▶ _Problem requirements_: Output the lines of the data below, from the line containing "Page size: 1500x844." through the line containing "picture [11, 578, 1654, 1111]", as a JSON list of strings with one string per line and blank lines omitted.

[START]

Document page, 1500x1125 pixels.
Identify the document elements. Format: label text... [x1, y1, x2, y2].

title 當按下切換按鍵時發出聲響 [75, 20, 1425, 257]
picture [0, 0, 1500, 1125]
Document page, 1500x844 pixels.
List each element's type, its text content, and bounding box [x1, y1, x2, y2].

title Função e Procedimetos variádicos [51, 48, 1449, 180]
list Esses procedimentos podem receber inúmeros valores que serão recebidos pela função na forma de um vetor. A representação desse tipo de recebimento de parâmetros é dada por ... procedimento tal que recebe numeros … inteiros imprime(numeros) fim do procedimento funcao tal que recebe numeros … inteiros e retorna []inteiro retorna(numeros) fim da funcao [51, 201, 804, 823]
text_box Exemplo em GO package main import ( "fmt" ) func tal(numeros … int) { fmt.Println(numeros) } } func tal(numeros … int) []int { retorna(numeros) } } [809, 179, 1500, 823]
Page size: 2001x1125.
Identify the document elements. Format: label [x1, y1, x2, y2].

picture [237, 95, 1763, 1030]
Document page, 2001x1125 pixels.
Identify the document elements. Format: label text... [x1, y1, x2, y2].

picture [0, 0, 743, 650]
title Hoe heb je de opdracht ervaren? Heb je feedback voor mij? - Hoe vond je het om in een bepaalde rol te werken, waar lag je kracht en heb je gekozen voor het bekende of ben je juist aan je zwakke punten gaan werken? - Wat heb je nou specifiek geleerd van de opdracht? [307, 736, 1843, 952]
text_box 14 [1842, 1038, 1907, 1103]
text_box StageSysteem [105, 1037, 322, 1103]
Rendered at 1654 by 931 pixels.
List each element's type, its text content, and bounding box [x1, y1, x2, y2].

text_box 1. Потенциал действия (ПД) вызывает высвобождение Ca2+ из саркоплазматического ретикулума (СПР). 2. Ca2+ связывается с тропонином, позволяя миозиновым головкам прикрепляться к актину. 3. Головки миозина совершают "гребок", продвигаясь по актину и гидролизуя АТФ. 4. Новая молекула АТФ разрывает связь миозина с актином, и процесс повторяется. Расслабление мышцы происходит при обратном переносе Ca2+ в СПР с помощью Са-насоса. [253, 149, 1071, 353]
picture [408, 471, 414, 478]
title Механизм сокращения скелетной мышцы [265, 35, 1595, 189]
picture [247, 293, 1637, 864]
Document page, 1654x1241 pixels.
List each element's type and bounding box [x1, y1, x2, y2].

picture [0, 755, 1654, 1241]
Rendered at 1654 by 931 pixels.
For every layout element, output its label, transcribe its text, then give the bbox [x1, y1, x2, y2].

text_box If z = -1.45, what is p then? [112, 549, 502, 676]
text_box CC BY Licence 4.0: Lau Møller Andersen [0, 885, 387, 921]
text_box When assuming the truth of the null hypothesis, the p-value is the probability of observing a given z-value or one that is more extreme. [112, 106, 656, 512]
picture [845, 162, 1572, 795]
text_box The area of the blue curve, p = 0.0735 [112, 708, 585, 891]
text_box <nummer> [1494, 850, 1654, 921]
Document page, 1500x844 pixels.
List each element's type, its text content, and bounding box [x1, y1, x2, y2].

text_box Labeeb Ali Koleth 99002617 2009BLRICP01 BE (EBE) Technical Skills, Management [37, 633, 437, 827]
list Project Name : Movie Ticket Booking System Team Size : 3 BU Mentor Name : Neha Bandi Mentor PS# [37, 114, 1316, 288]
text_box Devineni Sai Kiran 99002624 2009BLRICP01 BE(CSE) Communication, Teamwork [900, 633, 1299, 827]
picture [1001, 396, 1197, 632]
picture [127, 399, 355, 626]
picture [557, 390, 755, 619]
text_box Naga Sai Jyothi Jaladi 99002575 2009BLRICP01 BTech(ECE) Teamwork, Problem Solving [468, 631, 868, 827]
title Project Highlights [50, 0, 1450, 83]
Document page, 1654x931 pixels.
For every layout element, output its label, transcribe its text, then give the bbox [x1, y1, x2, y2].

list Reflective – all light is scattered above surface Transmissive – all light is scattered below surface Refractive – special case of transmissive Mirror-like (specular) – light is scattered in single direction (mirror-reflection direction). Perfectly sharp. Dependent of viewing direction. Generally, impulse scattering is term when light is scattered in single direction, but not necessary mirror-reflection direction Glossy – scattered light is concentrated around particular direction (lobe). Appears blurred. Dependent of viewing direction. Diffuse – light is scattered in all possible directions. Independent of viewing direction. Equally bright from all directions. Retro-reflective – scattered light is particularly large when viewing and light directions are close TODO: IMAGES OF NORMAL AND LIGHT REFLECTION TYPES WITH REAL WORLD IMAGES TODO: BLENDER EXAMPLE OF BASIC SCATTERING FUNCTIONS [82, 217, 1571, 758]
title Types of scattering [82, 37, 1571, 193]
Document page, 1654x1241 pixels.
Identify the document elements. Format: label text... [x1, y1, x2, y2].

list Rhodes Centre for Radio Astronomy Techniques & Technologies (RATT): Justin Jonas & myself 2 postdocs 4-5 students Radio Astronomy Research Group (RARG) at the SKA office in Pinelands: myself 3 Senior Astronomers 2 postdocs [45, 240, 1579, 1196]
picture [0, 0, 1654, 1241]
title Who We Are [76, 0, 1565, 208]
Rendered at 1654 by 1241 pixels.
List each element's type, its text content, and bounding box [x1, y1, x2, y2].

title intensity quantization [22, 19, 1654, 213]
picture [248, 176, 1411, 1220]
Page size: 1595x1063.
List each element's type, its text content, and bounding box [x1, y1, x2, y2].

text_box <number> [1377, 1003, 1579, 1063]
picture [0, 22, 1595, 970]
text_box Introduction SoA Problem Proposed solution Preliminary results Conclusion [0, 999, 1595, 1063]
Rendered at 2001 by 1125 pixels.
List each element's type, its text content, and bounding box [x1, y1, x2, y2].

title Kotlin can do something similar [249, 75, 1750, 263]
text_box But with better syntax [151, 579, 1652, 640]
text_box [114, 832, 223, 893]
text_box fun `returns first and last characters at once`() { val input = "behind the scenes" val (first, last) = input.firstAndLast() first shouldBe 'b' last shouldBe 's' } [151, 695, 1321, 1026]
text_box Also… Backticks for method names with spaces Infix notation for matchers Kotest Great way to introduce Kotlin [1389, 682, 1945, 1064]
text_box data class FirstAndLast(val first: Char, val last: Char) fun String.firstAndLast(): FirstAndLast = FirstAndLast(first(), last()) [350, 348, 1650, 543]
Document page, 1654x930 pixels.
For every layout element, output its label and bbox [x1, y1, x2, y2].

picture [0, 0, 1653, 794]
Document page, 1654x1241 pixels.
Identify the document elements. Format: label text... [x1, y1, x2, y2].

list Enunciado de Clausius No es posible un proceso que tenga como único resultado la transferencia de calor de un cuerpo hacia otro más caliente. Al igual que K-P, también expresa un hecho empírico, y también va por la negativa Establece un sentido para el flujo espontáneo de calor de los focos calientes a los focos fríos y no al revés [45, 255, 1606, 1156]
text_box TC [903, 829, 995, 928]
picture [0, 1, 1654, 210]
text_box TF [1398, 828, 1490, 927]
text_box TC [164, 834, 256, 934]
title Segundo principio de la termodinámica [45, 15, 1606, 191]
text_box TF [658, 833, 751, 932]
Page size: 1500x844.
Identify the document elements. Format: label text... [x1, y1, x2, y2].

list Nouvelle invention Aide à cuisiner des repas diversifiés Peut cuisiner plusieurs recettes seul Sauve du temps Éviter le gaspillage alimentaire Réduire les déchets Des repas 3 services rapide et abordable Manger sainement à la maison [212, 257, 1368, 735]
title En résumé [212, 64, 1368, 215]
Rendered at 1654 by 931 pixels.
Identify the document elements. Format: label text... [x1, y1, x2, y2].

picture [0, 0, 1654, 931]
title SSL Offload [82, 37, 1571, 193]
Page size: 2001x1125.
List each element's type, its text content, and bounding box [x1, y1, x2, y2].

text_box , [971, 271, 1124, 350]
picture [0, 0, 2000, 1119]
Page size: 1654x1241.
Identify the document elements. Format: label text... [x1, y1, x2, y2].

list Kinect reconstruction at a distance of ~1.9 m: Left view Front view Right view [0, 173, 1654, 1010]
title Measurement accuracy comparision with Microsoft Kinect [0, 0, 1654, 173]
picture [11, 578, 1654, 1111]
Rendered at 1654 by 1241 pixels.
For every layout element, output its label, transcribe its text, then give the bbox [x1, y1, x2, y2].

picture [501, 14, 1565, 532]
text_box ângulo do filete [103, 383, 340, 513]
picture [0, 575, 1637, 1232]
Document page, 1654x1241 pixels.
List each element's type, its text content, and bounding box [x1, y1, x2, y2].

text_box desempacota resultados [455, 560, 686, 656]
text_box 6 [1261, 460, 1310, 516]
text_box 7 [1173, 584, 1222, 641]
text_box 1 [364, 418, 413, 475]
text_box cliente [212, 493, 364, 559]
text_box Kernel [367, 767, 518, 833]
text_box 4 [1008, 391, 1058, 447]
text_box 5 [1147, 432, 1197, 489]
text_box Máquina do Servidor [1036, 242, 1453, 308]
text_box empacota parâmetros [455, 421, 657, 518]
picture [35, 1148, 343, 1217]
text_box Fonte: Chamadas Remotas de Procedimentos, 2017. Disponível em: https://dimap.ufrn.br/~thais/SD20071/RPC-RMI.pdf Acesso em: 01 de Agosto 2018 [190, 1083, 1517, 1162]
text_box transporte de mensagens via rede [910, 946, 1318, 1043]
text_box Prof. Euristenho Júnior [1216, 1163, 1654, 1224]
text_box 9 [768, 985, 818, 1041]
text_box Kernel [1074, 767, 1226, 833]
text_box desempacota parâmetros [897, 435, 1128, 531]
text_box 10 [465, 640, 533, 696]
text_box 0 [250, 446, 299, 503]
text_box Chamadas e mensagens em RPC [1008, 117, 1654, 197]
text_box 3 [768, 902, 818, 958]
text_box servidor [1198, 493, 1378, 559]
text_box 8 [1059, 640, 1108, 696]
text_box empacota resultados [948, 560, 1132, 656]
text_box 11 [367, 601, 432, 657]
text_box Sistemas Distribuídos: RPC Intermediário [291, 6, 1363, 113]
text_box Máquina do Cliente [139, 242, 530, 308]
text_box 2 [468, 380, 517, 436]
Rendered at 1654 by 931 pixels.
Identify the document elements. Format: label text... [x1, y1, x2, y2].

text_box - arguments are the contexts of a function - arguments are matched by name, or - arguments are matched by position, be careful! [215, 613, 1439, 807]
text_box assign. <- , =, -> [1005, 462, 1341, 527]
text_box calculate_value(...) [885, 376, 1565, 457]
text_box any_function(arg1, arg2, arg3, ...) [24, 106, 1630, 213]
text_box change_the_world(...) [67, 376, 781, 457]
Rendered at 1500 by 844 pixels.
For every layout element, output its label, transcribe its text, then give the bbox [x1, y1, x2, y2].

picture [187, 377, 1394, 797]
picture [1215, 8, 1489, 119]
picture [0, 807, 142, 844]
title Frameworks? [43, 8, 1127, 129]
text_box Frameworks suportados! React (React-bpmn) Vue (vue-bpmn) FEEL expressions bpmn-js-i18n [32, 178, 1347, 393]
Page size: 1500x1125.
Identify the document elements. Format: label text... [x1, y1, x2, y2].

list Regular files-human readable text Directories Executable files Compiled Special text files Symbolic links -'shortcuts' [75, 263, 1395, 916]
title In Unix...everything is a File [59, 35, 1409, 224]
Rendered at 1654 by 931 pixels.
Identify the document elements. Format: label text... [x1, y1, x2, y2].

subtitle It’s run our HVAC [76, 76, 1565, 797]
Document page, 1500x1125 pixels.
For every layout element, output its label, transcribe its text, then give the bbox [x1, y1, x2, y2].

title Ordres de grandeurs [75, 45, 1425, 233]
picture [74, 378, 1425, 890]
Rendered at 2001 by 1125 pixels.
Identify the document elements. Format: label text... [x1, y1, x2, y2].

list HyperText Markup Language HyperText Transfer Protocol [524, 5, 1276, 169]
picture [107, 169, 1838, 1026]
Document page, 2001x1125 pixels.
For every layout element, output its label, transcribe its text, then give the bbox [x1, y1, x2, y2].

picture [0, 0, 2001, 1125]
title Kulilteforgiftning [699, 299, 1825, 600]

[END]

▶ _Written solution_:
[
  "Page size: 1500x844.",
  "Identify the document elements. Format: label text... [x1, y1, x2, y2].",
  "list Nouvelle invention Aide à cuisiner des repas diversifiés Peut cuisiner plusieurs recettes seul Sauve du temps Éviter le gaspillage alimentaire Réduire les déchets Des repas 3 services rapide et abordable Manger sainement à la maison [212, 257, 1368, 735]",
  "title En résumé [212, 64, 1368, 215]",
  "Rendered at 1654 by 931 pixels.",
  "Identify the document elements. Format: label text... [x1, y1, x2, y2].",
  "picture [0, 0, 1654, 931]",
  "title SSL Offload [82, 37, 1571, 193]",
  "Page size: 2001x1125.",
  "List each element's type, its text content, and bounding box [x1, y1, x2, y2].",
  "text_box , [971, 271, 1124, 350]",
  "picture [0, 0, 2000, 1119]",
  "Page size: 1654x1241.",
  "Identify the document elements. Format: label text... [x1, y1, x2, y2].",
  "list Kinect reconstruction at a distance of ~1.9 m: Left view Front view Right view [0, 173, 1654, 1010]",
  "title Measurement accuracy comparision with Microsoft Kinect [0, 0, 1654, 173]",
  "picture [11, 578, 1654, 1111]"
]